Variations in commands executed as part of the attack process can be used to determine the behavioural patterns of IoT attacks. Existing approaches rely on the domain knowledge of security experts to ...identify the behavioural patterns, categorise and classify cyber attacks. We proposed an Autoencoder (AE)-based feature construction approach to remove the dependency of manually correlating commands and generate an efficient representation by automatically learning the semantic similarity between input features extracted through commands data. We applied three clustering algorithms, i.e., K-means, Gaussian Mixture Models and Density-based spatial clustering of applications with noise, on our data set of AE features. We discussed the clustering arrangements for understanding the impact of changes in commands on behavioural patterns of attacks and how attacks are grouped in the same or different clusters. Evaluation of our feature construction approach shows that the clustering algorithm grouped attacks with more common features values compared to clustering with original features.
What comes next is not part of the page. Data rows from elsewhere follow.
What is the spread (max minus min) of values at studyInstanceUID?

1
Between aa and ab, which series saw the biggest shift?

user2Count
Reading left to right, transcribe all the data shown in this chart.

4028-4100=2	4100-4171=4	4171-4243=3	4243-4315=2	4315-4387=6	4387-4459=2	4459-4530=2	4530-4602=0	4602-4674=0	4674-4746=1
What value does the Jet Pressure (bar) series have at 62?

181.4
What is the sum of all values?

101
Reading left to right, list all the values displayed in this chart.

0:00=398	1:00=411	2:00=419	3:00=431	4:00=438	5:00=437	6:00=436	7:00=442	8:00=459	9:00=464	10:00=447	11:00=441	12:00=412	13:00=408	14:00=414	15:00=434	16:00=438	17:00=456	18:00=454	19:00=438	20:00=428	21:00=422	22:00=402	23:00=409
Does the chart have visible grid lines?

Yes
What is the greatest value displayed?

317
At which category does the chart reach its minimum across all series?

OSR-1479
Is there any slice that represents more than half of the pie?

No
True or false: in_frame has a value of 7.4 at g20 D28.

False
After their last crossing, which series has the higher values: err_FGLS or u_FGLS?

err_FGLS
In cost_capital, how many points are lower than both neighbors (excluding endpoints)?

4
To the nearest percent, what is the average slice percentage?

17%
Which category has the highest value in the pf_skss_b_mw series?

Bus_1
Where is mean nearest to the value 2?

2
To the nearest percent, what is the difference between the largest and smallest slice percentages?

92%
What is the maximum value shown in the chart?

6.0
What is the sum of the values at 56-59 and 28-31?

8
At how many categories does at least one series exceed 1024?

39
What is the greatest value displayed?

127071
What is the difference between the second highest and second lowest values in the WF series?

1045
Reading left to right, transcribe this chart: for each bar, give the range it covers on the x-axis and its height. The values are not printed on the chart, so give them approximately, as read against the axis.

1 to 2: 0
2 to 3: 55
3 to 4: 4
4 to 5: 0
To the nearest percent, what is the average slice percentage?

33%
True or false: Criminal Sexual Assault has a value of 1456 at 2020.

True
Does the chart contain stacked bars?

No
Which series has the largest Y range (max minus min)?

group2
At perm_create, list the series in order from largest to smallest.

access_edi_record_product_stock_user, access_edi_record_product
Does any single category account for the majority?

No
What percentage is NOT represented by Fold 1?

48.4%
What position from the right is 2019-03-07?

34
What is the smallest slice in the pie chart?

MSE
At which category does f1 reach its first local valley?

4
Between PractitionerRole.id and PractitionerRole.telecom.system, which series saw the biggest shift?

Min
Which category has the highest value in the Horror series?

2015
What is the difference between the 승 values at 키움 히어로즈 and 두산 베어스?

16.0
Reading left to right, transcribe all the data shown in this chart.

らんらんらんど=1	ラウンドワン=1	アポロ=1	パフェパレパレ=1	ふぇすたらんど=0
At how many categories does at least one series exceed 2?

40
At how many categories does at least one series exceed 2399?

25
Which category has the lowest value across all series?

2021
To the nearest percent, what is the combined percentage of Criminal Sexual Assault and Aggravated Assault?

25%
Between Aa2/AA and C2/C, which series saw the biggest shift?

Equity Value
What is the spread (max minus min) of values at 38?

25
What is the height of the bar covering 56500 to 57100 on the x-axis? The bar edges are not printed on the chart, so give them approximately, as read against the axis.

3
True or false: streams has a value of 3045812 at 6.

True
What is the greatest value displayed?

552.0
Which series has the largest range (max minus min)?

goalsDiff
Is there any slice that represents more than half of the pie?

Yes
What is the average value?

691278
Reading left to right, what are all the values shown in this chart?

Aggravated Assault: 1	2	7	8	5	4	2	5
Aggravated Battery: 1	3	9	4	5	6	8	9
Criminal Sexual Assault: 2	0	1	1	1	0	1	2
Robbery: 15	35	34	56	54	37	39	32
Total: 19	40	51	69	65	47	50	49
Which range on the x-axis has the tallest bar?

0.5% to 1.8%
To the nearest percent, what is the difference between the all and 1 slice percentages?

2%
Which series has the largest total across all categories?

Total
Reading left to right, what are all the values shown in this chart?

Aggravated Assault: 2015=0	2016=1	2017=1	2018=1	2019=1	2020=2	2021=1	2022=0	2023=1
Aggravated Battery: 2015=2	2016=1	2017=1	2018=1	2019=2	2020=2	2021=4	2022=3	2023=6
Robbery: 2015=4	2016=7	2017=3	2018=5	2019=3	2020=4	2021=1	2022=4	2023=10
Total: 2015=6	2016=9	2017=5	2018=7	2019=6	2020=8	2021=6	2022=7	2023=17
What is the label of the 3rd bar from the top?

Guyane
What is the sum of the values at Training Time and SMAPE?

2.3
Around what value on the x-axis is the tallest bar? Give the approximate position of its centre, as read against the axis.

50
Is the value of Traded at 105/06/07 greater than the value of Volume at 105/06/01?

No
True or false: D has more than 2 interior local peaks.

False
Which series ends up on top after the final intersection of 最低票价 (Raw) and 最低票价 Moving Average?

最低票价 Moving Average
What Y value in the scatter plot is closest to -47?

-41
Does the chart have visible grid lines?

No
Moreover, we performed a comparative analysis of two existing feature extraction approaches on our data set considering the type of analysis in the process, generalisability of applying features, coverage to the data set and clustering arrangements. We found that challenges identified in applying existing approaches can be addressed with our proposed approach and improving features with AE resulted in providing meaningful clustering interpretations.
•The impact of changes in commands on behavioural patterns of IoT attacks.•Autoencoder (AE)-based feature construction approach for clustering IoT attacks.•IoT attacks clustering with AE features and discussed clustering arrangements.•Evaluation of AE features and original features for clustering attacks.•Comparative analysis of proposed approach with existing studies.